The Bride arrives back at Budd's to see Elle Driver, aka "California Mountain Snake," pulling up in her Pontiac Trans Am and Budd standing in his doorway. Elle hands Budd a suitcase containing his money, which contains a hidden black mamba, the deadly snake that shares The Bride's codename. The snake bites Budd in the face, and Elle explains that she felt more regret over relief because The Bride was killed by a miserable scrub like him when she deserved better. After Budd succumbs to the venom, Elle calls Bill and says his brother was killed by The Bride, who now lies in the grave of a Paula Schultz, as it is the final resting place of Beatrix Kiddo - revealing for the first time The Bride's real name (previously, several people had called her "Kiddo", although this could have been interpreted as simply a pet name). Beatrix attacks her as Elle prepares to leave. As they fight, Elle reveals why Pai Mei snatched out her right eye, and that she killed him for it. Beatrix plucks out Elle's remaining eye and departs, leaving the blinded Elle in the trailer with the same black mamba that killed Budd. Elle's fate is left unknown, yet is suggested in a fleeting moment as the black mamba hisses in strike position at Beatrix as she exits the trailer.

Beatrix travels to Mexico and visits Esteban Vihaio (Parks), an old pimp who raised Bill from childhood. He forthrightly tells her Bill's whereabouts, explaining to an incredulous Beatrix that Bill would have wanted him to. When she finally finds Bill, she is shocked to find that B.B., her four-year-old daughter, is alive and apparently expecting her mother's return. The family spends the evening together peacefully, and B.B. falls asleep watching the chambara film Shogun Assassin in her mother's arms.

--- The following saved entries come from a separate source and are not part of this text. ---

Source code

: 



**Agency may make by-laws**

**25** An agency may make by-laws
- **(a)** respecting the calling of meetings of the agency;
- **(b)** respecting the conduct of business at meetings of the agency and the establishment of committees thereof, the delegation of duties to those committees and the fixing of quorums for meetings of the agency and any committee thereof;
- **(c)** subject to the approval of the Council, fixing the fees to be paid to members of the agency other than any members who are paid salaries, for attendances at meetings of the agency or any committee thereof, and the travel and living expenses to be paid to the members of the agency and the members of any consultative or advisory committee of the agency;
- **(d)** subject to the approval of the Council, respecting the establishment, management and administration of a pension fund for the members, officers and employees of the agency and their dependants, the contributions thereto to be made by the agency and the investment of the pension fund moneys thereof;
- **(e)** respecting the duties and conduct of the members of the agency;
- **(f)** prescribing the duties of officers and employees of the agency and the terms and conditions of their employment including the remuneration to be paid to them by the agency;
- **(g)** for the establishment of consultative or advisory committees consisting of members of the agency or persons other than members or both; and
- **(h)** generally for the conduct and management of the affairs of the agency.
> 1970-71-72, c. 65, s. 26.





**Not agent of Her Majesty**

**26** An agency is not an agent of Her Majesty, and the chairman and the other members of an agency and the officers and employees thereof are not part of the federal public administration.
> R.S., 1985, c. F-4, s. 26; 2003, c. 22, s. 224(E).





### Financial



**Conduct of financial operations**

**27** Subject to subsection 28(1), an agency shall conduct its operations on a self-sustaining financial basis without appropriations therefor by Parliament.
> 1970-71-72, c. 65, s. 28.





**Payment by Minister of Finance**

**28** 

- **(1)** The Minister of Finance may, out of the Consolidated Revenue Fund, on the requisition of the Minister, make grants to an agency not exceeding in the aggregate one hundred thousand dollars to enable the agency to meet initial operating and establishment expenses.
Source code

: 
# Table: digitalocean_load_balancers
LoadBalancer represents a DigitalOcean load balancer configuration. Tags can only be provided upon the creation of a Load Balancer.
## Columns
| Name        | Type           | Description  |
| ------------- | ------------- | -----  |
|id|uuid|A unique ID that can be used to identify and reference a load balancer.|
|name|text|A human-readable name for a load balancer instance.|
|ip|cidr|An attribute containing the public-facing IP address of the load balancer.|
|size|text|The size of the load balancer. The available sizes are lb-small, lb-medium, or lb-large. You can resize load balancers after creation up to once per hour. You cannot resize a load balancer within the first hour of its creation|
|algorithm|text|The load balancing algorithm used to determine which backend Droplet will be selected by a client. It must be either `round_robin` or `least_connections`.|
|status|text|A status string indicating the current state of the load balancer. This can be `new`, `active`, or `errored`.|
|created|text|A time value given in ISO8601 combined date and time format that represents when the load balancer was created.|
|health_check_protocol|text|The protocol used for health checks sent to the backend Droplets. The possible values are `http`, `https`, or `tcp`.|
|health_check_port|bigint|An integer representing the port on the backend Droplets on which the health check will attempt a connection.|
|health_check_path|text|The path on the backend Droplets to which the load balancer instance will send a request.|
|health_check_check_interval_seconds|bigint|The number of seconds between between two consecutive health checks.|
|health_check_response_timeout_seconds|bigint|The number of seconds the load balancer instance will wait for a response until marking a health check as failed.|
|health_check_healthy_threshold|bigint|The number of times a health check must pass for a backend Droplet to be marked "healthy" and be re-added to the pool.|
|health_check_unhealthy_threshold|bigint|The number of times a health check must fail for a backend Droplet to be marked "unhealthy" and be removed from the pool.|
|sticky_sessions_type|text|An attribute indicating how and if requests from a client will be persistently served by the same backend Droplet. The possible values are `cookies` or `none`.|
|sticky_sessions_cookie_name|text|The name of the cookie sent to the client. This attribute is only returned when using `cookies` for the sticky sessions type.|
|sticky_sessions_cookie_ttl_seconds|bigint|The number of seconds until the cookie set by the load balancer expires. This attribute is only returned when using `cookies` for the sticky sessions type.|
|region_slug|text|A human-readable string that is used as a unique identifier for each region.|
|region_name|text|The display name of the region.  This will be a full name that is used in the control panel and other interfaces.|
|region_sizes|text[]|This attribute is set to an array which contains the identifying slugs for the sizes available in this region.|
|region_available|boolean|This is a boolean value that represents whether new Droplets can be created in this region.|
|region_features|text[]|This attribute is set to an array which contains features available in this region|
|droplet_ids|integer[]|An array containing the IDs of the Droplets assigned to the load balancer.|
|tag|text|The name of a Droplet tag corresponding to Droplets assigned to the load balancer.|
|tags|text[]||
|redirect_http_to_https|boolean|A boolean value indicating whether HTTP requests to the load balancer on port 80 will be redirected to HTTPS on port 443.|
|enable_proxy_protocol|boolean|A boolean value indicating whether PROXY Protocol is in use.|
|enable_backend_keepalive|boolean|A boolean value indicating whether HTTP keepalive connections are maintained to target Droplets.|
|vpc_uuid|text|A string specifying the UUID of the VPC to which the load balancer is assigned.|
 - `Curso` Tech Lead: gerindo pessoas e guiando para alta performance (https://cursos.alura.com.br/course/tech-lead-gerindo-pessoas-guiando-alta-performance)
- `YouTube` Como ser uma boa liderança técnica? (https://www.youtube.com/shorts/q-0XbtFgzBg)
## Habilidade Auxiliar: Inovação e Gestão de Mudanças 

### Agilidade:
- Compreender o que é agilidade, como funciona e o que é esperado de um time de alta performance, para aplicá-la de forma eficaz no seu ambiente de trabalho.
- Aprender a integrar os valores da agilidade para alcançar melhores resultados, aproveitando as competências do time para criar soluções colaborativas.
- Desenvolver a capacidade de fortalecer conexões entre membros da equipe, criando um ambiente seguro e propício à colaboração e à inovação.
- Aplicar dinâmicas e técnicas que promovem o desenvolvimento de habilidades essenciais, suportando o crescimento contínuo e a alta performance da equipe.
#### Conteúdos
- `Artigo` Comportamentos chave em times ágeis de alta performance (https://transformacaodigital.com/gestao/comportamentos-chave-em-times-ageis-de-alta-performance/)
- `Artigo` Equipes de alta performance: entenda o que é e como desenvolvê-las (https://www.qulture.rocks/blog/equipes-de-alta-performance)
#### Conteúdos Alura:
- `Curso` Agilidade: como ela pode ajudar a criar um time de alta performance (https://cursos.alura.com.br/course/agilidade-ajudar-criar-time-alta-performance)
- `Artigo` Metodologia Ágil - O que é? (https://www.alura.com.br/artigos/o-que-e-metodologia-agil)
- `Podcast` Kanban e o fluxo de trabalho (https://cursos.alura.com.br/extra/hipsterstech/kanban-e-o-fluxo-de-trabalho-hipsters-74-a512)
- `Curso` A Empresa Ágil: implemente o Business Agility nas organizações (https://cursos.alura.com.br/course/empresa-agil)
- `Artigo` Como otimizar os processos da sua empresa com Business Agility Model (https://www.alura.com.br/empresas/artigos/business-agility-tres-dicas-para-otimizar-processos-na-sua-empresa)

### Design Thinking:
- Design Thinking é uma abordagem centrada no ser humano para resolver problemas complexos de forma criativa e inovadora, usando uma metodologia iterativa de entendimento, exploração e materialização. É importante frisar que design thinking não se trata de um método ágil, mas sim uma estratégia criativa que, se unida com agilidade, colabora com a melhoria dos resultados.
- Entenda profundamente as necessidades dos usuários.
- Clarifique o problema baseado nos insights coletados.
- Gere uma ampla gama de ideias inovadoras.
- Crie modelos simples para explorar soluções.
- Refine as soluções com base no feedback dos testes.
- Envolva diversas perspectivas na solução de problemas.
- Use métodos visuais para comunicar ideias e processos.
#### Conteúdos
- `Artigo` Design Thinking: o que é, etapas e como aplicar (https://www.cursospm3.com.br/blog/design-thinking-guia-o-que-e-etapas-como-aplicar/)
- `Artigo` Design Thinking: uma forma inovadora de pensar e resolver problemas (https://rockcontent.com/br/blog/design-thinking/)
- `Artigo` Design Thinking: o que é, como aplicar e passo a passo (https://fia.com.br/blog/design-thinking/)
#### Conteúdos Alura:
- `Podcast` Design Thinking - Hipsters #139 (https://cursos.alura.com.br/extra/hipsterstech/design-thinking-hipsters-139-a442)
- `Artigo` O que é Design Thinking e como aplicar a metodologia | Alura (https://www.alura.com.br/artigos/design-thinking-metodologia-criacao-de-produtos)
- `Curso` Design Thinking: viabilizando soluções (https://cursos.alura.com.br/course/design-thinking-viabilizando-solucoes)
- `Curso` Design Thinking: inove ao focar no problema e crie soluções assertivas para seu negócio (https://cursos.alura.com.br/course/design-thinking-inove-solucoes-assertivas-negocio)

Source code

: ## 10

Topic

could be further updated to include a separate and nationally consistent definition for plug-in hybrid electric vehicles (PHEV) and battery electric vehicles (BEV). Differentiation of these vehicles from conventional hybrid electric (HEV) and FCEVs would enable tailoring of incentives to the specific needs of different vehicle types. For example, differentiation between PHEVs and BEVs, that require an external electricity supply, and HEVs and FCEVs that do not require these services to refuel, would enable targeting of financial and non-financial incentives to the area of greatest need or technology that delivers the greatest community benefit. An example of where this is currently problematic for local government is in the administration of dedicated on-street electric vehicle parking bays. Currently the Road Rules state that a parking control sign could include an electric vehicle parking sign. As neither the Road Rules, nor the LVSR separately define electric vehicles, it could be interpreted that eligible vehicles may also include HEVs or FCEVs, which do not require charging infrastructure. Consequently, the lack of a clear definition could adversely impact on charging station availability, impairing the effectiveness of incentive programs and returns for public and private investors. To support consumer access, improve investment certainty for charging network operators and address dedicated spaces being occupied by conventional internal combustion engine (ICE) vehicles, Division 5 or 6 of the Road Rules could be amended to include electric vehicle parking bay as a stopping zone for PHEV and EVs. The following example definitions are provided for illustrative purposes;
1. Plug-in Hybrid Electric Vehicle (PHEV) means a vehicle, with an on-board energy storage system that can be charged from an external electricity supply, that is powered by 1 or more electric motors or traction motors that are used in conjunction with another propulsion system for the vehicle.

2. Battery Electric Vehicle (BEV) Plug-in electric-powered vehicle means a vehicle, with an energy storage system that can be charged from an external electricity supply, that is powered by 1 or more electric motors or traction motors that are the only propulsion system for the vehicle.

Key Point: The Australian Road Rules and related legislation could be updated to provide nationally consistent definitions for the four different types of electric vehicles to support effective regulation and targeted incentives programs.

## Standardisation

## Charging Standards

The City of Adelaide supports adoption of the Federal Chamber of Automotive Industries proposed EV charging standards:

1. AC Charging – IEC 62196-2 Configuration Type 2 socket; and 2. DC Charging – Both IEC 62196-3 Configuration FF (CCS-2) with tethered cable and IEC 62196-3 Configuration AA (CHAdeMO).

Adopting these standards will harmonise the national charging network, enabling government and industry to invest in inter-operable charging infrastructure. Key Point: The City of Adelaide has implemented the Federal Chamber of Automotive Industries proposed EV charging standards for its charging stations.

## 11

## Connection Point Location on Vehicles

With B.B. safely in bed, Beatrix confronts Bill. Bill immobilizes her and shoots her with a dart filled with self-made truth serum; Beatrix is forced to reveal that when she decided upon becoming pregnant that she had to put her unborn daughter's future above Bill. Bill calls into question if she will truly save her daughter's future by taking her away from and killing him.

Bill draws his sword and attacks Beatrix. She disables Bill using a fatal dim mak move named Five-Point-Palm Exploding Heart Technique, taught to her without Bill's or the audience's knowledge by Pai Mei. Bill, defeated, says a tender goodbye, and walks unsteadily away, collapses after five steps, and dies in silence. Beatrix sheds a few tears at the death of her lover, and returns to the house to collect her daughter. As the movie ends, the two ride off to start their new life together.